If dismal diets can fuel our large brain, then they could certainly have fuelled both its small predecessor and everything in between. While those with few hard scientific skills make up these just so stories, geneticists are actively researching the real, but far more complex, story about which random mutations in which genes gave us our big brains.
One of the candidate genes is ASPM; there are many others. Homo Florensis was a meat eater with a small brain (relative to body size); as are tigers, antechinis and even chimps from time to time. They didn’t get the right mutations … that’s all; and no amount of meat will ever make their brains expand without those chance events. If you want a fairly complete treatment of this and other meat advertising memes, you really need to shell out for a specialised book; Man the Hunted.
Nevertheless, Pinker’s doubts that the animal rights revolution will follow the line of other liberation movements, like those for women and children, may still be warranted; but for different reasons. Many commodities are given value by extensive advertising rather than any intrinsic need and the massive advertising budgets and political dirty tricks of the meat industry indicate that the same is true of meat. Would the processed meat industry, for example, survive without additives? If it really served some deep human need, the industry wouldn’t be riddled with angst about getting rid of the junk they add to make it taste good. So challenging meat’s position in people’s brain space will be a war against false advertising rather than an attempt to change human nature; but that won’t make it any easier.

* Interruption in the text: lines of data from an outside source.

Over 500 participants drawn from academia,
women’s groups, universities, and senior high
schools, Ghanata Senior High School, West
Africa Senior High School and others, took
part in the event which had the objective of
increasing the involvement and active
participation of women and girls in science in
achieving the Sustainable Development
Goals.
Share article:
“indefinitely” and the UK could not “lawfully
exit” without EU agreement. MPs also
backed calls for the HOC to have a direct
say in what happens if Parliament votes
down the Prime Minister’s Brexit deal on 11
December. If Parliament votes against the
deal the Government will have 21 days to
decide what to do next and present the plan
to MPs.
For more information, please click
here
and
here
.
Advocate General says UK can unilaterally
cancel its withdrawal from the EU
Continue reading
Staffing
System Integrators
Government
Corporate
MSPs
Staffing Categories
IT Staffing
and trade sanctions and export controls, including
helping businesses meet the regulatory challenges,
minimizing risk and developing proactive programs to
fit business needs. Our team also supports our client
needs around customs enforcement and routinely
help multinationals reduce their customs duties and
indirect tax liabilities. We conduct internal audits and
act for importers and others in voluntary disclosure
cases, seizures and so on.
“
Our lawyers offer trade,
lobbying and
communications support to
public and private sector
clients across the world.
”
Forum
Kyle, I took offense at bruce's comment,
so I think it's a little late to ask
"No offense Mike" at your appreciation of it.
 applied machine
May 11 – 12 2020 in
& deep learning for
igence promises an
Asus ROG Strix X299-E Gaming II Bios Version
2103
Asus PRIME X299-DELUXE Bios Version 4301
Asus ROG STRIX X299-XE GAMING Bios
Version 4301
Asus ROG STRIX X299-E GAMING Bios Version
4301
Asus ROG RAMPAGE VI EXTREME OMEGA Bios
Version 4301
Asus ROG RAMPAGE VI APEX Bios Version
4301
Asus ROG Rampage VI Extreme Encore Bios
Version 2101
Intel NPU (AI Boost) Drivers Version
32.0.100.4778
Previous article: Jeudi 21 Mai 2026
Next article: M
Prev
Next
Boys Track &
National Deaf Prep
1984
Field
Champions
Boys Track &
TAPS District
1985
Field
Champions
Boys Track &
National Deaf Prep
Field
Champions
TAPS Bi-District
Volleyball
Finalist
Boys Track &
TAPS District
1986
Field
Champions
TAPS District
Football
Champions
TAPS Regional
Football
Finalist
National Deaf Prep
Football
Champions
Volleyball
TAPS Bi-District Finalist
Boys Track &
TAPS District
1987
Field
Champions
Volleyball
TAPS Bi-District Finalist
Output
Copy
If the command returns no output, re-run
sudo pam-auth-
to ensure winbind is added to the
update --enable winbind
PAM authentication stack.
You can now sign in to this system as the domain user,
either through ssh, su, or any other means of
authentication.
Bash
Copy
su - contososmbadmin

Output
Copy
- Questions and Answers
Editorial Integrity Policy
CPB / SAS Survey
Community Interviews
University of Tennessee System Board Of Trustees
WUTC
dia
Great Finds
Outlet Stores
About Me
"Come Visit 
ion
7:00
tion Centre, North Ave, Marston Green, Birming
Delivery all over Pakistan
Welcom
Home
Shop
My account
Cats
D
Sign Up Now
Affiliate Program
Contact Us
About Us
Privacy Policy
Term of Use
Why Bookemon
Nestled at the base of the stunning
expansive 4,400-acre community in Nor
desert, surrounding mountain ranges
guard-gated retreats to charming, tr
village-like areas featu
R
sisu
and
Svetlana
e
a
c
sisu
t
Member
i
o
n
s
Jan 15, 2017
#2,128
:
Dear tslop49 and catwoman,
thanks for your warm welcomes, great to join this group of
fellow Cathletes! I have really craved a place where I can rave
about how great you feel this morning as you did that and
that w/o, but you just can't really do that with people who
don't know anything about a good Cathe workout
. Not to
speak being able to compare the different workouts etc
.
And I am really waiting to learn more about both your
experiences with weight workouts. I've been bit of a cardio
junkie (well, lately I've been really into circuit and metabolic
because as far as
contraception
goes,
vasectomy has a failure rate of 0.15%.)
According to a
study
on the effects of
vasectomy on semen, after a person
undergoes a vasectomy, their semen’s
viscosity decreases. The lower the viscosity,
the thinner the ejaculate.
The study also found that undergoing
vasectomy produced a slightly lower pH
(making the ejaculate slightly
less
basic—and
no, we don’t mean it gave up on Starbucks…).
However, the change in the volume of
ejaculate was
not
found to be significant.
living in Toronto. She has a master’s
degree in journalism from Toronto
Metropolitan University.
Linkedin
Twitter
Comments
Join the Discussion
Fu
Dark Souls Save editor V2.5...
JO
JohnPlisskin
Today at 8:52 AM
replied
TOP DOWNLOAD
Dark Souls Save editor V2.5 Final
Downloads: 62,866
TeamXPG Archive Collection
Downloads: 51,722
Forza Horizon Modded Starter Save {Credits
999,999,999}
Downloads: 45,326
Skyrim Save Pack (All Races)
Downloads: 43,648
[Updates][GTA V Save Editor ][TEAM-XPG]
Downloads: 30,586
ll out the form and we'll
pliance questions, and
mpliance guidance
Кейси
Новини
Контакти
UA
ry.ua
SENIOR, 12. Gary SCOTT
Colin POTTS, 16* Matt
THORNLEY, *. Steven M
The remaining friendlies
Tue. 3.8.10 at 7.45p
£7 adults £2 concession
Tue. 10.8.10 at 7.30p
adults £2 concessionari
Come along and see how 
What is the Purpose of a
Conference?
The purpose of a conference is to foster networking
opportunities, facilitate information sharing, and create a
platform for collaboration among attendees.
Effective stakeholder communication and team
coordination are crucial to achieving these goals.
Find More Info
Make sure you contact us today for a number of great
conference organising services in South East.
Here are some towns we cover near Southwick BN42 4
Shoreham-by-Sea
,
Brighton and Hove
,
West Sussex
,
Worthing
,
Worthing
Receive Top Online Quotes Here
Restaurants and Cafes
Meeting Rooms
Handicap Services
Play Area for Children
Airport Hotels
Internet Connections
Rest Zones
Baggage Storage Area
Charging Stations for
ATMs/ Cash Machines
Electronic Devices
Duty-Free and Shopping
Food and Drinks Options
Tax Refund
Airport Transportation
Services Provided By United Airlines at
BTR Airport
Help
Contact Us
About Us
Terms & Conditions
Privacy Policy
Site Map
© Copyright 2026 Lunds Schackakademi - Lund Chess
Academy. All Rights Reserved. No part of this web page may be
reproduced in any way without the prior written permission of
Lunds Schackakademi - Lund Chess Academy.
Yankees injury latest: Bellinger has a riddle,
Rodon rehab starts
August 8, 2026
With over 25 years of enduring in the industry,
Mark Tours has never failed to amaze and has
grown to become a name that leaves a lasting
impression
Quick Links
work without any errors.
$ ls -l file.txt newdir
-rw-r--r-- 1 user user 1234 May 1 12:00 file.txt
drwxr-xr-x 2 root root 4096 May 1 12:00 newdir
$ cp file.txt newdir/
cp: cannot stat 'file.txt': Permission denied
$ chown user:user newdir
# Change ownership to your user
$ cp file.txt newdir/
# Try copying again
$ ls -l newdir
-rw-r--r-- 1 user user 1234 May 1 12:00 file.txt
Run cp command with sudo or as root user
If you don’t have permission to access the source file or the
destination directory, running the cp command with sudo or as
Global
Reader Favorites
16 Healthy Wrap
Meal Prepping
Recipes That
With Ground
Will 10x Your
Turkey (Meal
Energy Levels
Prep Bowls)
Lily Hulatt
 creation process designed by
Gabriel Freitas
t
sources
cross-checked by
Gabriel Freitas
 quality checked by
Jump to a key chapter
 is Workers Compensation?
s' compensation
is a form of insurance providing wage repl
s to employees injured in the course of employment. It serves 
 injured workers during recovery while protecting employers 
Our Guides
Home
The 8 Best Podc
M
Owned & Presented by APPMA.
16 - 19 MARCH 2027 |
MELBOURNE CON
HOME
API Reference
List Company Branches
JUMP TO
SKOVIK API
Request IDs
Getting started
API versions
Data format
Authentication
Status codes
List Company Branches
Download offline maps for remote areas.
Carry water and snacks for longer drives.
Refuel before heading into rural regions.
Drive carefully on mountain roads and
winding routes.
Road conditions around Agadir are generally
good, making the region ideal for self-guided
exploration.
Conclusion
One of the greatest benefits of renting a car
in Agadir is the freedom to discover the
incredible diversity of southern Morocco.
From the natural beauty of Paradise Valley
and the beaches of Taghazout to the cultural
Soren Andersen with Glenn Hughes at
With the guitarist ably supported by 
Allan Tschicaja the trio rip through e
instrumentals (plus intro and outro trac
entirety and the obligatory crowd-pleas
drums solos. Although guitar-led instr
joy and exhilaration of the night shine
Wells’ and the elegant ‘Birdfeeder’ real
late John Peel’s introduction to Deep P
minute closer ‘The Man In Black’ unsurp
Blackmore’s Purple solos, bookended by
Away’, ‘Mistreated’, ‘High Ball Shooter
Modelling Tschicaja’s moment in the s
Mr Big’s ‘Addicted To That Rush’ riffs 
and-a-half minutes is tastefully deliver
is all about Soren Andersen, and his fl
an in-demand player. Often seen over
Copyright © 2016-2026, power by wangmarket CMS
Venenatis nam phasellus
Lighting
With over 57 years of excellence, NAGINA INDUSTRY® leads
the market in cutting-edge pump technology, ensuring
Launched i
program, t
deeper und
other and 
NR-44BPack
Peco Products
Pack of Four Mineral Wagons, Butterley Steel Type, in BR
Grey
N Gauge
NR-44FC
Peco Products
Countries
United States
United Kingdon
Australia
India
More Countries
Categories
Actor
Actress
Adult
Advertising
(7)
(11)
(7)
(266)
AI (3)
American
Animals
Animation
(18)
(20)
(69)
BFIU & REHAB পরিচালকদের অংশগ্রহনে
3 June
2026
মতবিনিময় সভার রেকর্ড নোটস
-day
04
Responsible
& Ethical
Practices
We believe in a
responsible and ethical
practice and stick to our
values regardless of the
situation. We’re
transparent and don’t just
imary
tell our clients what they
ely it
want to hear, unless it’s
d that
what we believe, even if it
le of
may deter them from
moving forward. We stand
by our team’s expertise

Predicting the future of the animal rights movement is fraught, but we do know that inter-human violence has declined and that explicit animal cruelty is regarded with disgust in more and more societies. I’d certainly love to have a tardis to see how it pans out in 100 years.
But even today, the signs of change are clear, so I agree with Marianne, that the discovery of a new life form or species either here or on another planet won’t make too many people salivate. The 19th century has gone; and the 18th, and all the rest. We can and should wipe their attitudes off the bottom of our better-than-leather shoes.
Have we purged our genes or just realised that we were never hostage to them in the first place? The long propagated fiction of man the brute was just propagated, by force, by men who were brutes … most aren’t. Through most of our evolution we were more aggressed upon than aggressing, we were cat food. We might posture like carnivores, but the signs of the better angels of our nature are clear even as we observe the worst of current behaviour. Watch closely the people firing weapons in current conflicts on TV news footage.
If you want to kill, then you aim at someone. Most combatants don’t. Some people are certainly vicious to the core and many can become violent and barbarous given the right circumstances; alcohol comes to mind.
But the sins of the minority don’t define us and nor does killing animals. The politicisation of this fundamental truth is something whose time has come. Queen Beatrix may well have a more well developed conscience than many of our politicians, but I am confident there is a spark of compassion in many. All we need is a little moral accelerant; by which I mean politics and people like Marianne Thieme.